Record extracts Start Marker
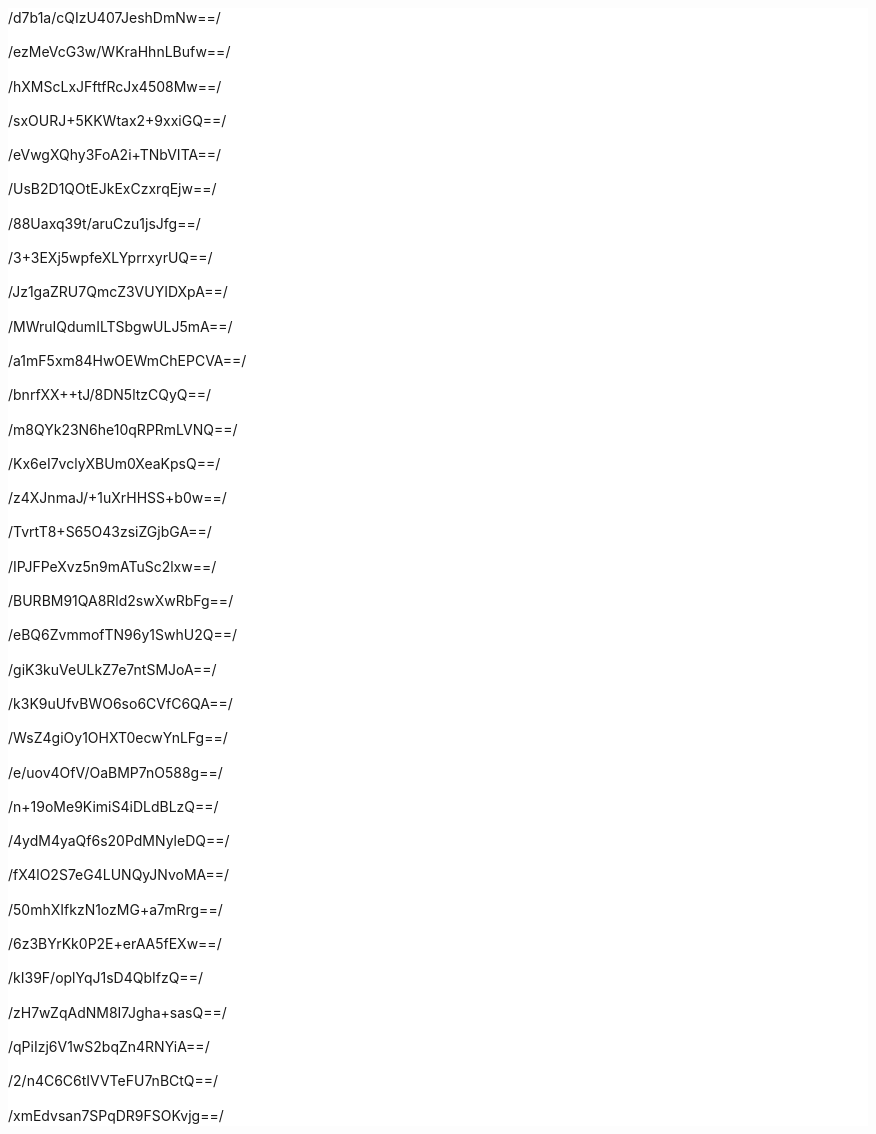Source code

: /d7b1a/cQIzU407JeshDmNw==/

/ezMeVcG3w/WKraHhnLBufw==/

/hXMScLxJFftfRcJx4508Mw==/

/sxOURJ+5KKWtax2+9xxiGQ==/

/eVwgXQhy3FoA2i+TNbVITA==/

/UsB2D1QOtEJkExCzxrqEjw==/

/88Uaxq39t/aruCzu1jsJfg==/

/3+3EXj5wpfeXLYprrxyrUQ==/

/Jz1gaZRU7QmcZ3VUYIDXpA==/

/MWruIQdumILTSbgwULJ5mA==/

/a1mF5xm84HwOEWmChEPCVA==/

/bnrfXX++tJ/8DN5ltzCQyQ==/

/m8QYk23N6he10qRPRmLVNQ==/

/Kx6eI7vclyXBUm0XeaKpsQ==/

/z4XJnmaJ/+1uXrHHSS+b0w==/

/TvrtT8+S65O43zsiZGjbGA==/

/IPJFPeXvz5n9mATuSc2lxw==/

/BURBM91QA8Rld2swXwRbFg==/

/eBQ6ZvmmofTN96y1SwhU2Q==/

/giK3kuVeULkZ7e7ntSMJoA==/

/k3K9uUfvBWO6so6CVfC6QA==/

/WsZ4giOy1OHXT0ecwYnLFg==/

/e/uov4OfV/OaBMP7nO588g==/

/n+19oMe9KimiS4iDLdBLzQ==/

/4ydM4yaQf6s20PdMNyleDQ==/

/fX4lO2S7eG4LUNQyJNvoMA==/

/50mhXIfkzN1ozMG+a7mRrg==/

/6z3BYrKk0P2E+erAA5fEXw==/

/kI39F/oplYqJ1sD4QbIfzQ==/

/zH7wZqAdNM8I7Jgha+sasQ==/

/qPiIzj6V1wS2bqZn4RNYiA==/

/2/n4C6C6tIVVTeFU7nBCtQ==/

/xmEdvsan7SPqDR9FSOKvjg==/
Record extracts End Marker
→ **Directive**: Please output every line of source text from the items above exactly as it appears, without the pictures.

→ **Result**:
Source code

: /d7b1a/cQIzU407JeshDmNw==/

/ezMeVcG3w/WKraHhnLBufw==/

/hXMScLxJFftfRcJx4508Mw==/

/sxOURJ+5KKWtax2+9xxiGQ==/

/eVwgXQhy3FoA2i+TNbVITA==/

/UsB2D1QOtEJkExCzxrqEjw==/

/88Uaxq39t/aruCzu1jsJfg==/

/3+3EXj5wpfeXLYprrxyrUQ==/

/Jz1gaZRU7QmcZ3VUYIDXpA==/

/MWruIQdumILTSbgwULJ5mA==/

/a1mF5xm84HwOEWmChEPCVA==/

/bnrfXX++tJ/8DN5ltzCQyQ==/

/m8QYk23N6he10qRPRmLVNQ==/

/Kx6eI7vclyXBUm0XeaKpsQ==/

/z4XJnmaJ/+1uXrHHSS+b0w==/

/TvrtT8+S65O43zsiZGjbGA==/

/IPJFPeXvz5n9mATuSc2lxw==/

/BURBM91QA8Rld2swXwRbFg==/

/eBQ6ZvmmofTN96y1SwhU2Q==/

/giK3kuVeULkZ7e7ntSMJoA==/

/k3K9uUfvBWO6so6CVfC6QA==/

/WsZ4giOy1OHXT0ecwYnLFg==/

/e/uov4OfV/OaBMP7nO588g==/

/n+19oMe9KimiS4iDLdBLzQ==/

/4ydM4yaQf6s20PdMNyleDQ==/

/fX4lO2S7eG4LUNQyJNvoMA==/

/50mhXIfkzN1ozMG+a7mRrg==/

/6z3BYrKk0P2E+erAA5fEXw==/

/kI39F/oplYqJ1sD4QbIfzQ==/

/zH7wZqAdNM8I7Jgha+sasQ==/

/qPiIzj6V1wS2bqZn4RNYiA==/

/2/n4C6C6tIVVTeFU7nBCtQ==/

/xmEdvsan7SPqDR9FSOKvjg==/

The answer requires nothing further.